Precisely. For $p$ odd, one has $2^{p-1} = 4^{(p-1)/2} = (3+1)^{(p-1)/2} \equiv 1 \pmod{3}$, without any use of Fermat's little theorem. Using Fermat's little theorem to get $2^2 = 2^{3-1} \equiv 1 \pmod{3}$, and then the fact that for odd $p$ we have $2 \mid p-1$, therefore also $2^{p-1} \equiv 1 \pmod{3}$, is a gross overkill (to say the least).

Correct！ $ 2^{2n+1}\equiv 2\mod{3} $!

if $p>3=>3 | 2^p+p^2=>p\le3=>p=3$ is a sloution $p=2$ is not a solution!

As previously mentioned, the case $p=2$ does not give solutions while $p=3$ does. For $p>3$ we must have $p \equiv \pm 1 \pmod 3\implies p^2 \equiv 1 \pmod 3$, and since $p$ is odd $2^p \equiv -1 \pmod 3$, that is $3$ divides $2^p+p^2$. Anyone can prove that $\{ p \in \mathbb P : \exists n : p|2^n+n^2\}$ is infinite? (I didn't think too much to the solution, but I have already seen some similar problems so I suppose it's feasible.)

The set $\{ p \in \mathbb P \ ; \ \exists n : p \mid 2^n+n^2\}$ is infinite, since it contains all primes $p\equiv 1\pmod{4}$. Indeed, take $k$ such that $k^2 \equiv -1 \pmod{p}$, and $n = k(p-1)$. On one hand $2^n = (2^{p-1})^k \equiv 1 \pmod{p}$, and on the other hand $n^2 = k^2(p^2-2p+1) \equiv k^2 \equiv -1 \pmod{p}$, so $2^n + n^2 \equiv 0 \pmod{p}$.

Really too easy for a TST; since you revived the topic then , If $p>3$ observe, $2^p+p^2=\underbrace{(2^p+1)}+\underbrace{(p^2-1)}$ Where those two underlined term is divisible by $3$...

So easy for TST

This problem is equal to "Find all prime numbers $p,q$ such that $p^q+q^p$ is also a prime number."

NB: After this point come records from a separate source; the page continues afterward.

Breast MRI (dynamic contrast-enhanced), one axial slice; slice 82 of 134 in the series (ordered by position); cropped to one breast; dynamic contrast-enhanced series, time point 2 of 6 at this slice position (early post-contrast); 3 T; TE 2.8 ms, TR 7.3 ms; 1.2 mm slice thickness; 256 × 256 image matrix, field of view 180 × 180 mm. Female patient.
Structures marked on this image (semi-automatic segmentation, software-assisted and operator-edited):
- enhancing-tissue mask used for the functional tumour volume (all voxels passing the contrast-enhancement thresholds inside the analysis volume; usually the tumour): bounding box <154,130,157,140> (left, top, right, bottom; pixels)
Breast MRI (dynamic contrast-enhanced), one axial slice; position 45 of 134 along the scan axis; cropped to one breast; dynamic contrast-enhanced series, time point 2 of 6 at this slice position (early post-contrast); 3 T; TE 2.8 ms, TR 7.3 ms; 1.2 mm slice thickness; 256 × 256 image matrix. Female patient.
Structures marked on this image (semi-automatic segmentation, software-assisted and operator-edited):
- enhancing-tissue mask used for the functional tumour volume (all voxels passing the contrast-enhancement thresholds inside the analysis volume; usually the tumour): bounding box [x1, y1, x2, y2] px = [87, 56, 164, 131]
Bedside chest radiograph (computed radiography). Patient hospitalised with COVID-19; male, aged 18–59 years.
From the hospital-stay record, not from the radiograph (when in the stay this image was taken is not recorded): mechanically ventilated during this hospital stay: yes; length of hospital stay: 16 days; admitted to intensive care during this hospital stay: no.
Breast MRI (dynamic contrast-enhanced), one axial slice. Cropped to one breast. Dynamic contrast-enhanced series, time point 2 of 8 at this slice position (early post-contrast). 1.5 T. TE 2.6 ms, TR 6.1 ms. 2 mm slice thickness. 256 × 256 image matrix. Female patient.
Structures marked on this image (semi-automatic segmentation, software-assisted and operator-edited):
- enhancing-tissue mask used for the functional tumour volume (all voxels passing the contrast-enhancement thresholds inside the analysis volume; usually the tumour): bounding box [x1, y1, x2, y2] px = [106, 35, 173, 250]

toluene wrote: This problem is equal to "Find all prime numbers $p,q$ such that $p^q+q^p$ is also a prime number." But this is even tougher

I solved it using congruent modulo

$2^p+p^2\equiv 2+1\mod 3$ so $p\in\{3,2\}$ As $p\neq 2$ hence $p=3$ toluene wrote: This problem is equal to "Find all prime numbers $p,q$ such that $p^q+q^p$ is also a prime number." For this clearly $2|p^q+q^p$ now if $p^q+q^p=2$ which clearly is not possible. So one of $p, q$ is even. Then $q=2$ so question becomes equivalent to $2^p+p^2=P$ where $P$ is prime which has only solution at $p=3$$\blacksquare$

Am I the only one who thinks this is quite easy for a TST problem? This is the first TST problem I've ever solved.

toluene wrote: This problem is equal to "Find all prime numbers $p,q$ such that $p^q+q^p$ is also a prime number." This also isn't that hard.

Yeah, that is very easy. As solutions above, consider $p=2,3$, separately. Now, let $p>3$, thus $p=6k\pm 1$ for some $k\in\mathbb N$. Assume there is such $p=6k\pm 1$ for some $k\in\mathbb N$, so that $2^p+p^2=q\in\mathbb P$, i.e. $$2^{6k\pm 1}+(6k\pm 1)^2=q=6l\pm 1$$for some $l\in\mathbb N$. Taking modulo $6$, we get $$2^{6k\pm 1}\equiv \pm 1-1\pmod 6$$ If $2^{6k+ 1}\equiv +1-1\equiv 0\pmod 6$, then clear contradiction, since $2^{6k+ 1}\not\equiv 0\pmod 3$. If $2^{6k-1}\equiv -1-1\equiv 4\pmod 6$, then this simplifies to $4^{k}\equiv 2\pmod 6$, but notice that this does not hold for any $k\in\mathbb N$, since $4^{k}\equiv 4\pmod 6$ for all $k\in\mathbb N$.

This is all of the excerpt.